**EXERCISE BRIEF**
Could you return, unchanged, the lines of the items below that start with the line containing "collectors: G. Forrest" and end with the line containing "family: Betulaceae", including both of those lines?

[Stored data entries]
· · ·

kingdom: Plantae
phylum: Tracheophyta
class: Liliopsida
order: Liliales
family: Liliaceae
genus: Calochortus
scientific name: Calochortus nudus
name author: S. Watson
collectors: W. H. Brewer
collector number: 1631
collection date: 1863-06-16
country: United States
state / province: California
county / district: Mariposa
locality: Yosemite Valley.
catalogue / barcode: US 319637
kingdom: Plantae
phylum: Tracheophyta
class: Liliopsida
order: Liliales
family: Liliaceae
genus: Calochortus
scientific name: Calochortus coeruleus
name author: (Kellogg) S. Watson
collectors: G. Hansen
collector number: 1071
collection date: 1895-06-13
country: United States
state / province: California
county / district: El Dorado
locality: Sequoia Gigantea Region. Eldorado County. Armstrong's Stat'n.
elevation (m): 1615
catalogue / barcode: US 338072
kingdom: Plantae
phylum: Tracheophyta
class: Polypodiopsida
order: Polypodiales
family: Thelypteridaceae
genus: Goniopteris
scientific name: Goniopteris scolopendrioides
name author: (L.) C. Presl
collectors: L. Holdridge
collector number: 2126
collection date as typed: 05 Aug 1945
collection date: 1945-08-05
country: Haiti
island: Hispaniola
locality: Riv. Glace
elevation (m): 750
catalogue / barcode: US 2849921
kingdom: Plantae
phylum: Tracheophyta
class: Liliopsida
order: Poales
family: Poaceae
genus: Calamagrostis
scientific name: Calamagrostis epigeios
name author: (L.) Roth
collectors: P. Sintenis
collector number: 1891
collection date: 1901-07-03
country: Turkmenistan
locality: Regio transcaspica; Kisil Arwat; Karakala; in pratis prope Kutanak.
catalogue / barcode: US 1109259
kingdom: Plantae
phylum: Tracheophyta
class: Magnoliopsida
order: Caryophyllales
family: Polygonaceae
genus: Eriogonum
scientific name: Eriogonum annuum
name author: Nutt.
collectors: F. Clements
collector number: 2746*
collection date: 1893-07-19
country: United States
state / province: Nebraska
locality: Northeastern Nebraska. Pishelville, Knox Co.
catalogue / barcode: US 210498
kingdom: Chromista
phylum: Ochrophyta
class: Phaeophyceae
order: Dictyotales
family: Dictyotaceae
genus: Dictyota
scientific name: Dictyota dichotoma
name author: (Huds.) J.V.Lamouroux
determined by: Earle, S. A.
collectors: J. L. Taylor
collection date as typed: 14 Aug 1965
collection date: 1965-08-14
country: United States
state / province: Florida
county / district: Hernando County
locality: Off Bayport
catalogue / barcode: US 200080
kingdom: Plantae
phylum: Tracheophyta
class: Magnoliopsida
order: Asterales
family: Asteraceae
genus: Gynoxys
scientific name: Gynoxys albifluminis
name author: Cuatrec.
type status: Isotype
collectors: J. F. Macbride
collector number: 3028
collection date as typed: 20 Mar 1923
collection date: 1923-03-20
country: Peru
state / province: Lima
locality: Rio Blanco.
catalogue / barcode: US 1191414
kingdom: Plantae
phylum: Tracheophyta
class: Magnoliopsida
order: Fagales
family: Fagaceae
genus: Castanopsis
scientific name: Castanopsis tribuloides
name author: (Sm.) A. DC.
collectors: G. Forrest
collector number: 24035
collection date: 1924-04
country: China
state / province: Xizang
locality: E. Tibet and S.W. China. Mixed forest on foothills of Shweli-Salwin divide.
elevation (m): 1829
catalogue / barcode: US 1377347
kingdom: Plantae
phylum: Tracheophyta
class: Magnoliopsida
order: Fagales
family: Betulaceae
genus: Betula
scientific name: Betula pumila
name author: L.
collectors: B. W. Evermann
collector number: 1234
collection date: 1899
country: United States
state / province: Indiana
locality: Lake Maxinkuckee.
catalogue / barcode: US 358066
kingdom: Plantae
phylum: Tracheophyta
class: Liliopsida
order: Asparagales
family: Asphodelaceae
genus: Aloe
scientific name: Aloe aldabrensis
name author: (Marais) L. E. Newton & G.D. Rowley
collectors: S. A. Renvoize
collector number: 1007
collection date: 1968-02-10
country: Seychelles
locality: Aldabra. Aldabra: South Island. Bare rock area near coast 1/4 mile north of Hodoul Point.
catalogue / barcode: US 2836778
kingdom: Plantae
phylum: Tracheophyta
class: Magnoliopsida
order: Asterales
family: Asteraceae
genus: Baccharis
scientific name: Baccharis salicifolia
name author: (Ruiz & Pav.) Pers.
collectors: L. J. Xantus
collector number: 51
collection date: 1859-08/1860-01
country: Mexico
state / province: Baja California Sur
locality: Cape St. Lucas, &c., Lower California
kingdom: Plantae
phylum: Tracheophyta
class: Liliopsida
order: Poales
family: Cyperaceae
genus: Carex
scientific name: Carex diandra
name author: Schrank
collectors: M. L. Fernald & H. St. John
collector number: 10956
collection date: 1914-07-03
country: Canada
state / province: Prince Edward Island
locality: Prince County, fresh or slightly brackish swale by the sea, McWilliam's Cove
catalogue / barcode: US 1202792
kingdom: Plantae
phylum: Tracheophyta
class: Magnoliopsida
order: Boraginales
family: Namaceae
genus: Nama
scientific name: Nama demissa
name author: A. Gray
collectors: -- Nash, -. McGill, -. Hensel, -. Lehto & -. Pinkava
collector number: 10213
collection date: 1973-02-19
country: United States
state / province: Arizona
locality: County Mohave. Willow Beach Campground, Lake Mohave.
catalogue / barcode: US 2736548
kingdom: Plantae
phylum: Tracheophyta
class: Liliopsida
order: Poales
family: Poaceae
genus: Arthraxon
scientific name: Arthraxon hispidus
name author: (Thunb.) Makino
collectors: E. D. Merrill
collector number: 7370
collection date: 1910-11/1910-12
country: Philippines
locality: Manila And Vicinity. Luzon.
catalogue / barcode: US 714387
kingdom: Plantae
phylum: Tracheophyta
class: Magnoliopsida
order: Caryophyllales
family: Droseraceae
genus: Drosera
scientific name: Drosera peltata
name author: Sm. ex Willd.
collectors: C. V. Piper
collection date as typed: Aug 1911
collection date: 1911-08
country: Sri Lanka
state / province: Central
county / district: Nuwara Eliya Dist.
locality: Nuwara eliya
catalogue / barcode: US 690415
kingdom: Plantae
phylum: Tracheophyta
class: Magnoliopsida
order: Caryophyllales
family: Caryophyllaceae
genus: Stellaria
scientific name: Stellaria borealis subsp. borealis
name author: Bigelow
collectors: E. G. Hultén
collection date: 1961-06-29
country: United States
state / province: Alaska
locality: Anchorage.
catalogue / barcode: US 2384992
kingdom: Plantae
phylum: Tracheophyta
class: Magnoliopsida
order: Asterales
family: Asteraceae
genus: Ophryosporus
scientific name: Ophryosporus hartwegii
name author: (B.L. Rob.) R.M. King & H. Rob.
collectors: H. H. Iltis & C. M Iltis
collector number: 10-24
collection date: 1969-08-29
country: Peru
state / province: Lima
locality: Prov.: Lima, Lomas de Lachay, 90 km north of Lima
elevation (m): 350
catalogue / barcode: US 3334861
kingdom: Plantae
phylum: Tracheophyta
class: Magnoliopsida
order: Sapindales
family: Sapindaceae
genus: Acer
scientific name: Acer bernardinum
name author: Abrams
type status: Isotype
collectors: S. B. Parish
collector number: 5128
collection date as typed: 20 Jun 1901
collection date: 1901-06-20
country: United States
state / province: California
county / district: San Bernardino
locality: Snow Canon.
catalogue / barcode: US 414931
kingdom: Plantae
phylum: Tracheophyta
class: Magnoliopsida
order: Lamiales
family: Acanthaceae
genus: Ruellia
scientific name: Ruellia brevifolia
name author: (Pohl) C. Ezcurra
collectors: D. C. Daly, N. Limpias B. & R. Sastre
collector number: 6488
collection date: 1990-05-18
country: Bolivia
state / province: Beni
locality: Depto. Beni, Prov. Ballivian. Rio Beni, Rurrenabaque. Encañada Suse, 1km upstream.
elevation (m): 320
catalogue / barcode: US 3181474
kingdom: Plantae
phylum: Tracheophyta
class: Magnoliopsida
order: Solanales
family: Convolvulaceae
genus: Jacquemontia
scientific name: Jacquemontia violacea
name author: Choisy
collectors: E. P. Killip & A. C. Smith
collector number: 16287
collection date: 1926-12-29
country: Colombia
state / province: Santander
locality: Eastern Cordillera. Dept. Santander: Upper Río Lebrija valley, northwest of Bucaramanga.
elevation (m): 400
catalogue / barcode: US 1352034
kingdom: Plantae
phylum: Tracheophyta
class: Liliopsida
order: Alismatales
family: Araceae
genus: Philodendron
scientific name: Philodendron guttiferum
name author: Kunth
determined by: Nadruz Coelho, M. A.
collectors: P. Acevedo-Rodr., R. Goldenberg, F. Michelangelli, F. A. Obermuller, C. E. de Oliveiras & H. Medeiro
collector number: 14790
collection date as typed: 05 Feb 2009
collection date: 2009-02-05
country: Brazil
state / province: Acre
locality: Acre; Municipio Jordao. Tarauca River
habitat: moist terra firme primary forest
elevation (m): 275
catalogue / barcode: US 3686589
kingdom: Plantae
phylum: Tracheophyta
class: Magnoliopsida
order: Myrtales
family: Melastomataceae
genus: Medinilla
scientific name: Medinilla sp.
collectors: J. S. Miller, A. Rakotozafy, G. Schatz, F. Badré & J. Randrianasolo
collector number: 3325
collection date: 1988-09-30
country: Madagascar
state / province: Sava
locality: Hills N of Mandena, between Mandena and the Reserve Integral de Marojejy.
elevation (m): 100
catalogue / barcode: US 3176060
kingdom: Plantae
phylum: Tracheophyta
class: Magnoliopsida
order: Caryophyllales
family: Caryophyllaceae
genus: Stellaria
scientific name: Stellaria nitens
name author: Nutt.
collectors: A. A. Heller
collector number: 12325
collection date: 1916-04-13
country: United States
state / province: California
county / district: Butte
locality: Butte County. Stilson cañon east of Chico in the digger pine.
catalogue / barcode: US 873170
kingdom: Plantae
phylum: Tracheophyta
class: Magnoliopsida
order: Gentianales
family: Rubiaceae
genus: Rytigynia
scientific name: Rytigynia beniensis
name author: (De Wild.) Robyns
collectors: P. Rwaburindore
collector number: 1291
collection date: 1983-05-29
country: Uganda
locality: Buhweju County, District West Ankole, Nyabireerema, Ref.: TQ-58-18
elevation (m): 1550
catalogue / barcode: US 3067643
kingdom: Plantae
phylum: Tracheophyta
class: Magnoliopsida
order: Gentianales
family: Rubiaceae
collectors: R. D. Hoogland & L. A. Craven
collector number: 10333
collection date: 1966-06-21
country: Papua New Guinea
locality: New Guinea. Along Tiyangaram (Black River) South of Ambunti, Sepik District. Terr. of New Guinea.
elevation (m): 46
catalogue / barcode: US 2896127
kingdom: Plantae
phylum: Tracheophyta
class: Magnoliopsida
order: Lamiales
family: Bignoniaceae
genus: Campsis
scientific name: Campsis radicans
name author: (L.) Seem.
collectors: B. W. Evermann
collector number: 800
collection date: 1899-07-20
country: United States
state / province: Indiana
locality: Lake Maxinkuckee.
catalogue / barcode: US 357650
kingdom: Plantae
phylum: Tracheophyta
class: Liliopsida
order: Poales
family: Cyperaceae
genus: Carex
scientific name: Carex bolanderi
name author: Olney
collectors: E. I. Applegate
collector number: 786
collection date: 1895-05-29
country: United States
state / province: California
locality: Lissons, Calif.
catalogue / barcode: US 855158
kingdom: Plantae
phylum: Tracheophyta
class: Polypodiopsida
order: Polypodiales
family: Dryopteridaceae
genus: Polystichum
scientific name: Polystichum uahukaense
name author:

· · ·

**RESPONSE TO THE TASK**
collectors: G. Forrest
collector number: 24035
collection date: 1924-04
country: China
state / province: Xizang
locality: E. Tibet and S.W. China. Mixed forest on foothills of Shweli-Salwin divide.
elevation (m): 1829
catalogue / barcode: US 1377347
kingdom: Plantae
phylum: Tracheophyta
class: Magnoliopsida
order: Fagales
family: Betulaceae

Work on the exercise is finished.